Dans cette guerre mondiale de l'hypocrisie, il restait un adversaire à abattre et pas le moindre : la Russie. Cela fait plus de 20 ans (depuis la chute de l'URSS), que les USA et l'empire britannique essayent de démanteler ce grand pays. Ils l'encerclent progressivement en élargissant l'OTAN et en mobilisant leur armée et leurs machines de guerre terrifiantes à ses frontières. De nombreuses tentatives d'agression par provocations interposées ont échoué mais, tentant le tout pour le tout, on assiste actuellement à la dernière bataille des USA et de leurs alliés contre Moscou.

En même temps, des informations essentielles tombent, on apprend que :

1) Les BRICS ont lancé leur Banque de Développement

 

2) La Russie a déjà expédié du pétrole par bateau vers l’Europe qui sera réglé en Roubles et non plus en Dollars. La Russie livrera du pétrole via le Pipeline Est-Sibérien / Océan Pacifique (ESOP) à destination de la Chine qui sera réglé en Yuans chinois et non plus en Dollars.

Autrement dit, (1) le FMI et la Banque Mondiale ne pourront plus continuer éternellement à enrichir leurs amis banksters au détriment des pauvres de la planète.

Mais surtout, (2) la Chine, première puissance économique du monde depuis 2014, et la Russie, premier producteur de pétrole et deuxième producteur de gaz de la planète, vont désormais réaliser leurs échanges dans leurs devises respectives. Cette attaque contre le pétrodollar va obliger les importateurs européens de gaz et de pétrole russes à régler Moscou en Roubles.

Voici donc la riposte suprême à l'agression étasunienne mise en place par Moscou avec l'appui de Pékin. La toute puissante Amérique sera détruite par la base et s'écroulera comme un château de cartes. Les US ne pourront plus simplement faire tourner la planche à billets pour rembourser leur dette colossale. Les américains ne pourront plus vivre à crédit sur le dos des autres pays.

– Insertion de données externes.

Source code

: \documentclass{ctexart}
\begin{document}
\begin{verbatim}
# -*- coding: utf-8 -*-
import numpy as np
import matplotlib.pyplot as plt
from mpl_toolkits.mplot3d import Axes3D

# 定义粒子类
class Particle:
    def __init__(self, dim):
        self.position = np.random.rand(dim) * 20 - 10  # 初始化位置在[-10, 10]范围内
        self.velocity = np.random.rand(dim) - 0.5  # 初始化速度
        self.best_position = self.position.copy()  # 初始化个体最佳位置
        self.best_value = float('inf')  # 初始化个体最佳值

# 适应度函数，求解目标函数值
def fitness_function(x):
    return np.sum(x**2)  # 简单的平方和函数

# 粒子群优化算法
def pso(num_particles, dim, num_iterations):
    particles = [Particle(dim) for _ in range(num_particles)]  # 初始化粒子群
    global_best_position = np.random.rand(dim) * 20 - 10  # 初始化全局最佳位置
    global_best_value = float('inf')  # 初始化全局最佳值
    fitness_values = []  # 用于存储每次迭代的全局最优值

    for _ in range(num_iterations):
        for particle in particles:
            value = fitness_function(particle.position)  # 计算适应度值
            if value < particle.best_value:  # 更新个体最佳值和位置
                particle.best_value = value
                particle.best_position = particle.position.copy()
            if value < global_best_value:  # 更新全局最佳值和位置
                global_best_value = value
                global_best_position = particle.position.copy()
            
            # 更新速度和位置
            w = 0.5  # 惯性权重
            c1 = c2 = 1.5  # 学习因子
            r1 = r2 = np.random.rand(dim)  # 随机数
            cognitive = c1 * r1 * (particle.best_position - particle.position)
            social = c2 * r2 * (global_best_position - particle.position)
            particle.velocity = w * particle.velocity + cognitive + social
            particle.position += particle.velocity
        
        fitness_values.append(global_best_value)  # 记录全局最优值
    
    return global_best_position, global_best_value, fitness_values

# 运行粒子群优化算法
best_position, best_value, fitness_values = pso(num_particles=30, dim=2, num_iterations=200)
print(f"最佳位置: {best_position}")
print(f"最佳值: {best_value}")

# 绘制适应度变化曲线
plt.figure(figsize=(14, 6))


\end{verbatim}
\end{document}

Ce sera la débâcle complète pour cet empire impérialiste arrogant, la stratégie mise en place par Moscou étant bien plus redoutable que n'importe qu'elle action militaire. Et quand on sait que le plus gros détenteur d'emprunts d'état américains est la Chine, on peut se douter que la revanche tant attendue sera douloureuse pour les Yankees de l'oncle Sam.

De même que c'est la bataille de Stalingrad qui a provoqué le déclin de l'armée allemande, c'est une fois de plus la Russie qui déclenche le processus nécessaire pour mettre à genou ce nouvel envahisseur impérialiste que sont devenus les États-Unis d'Amérique.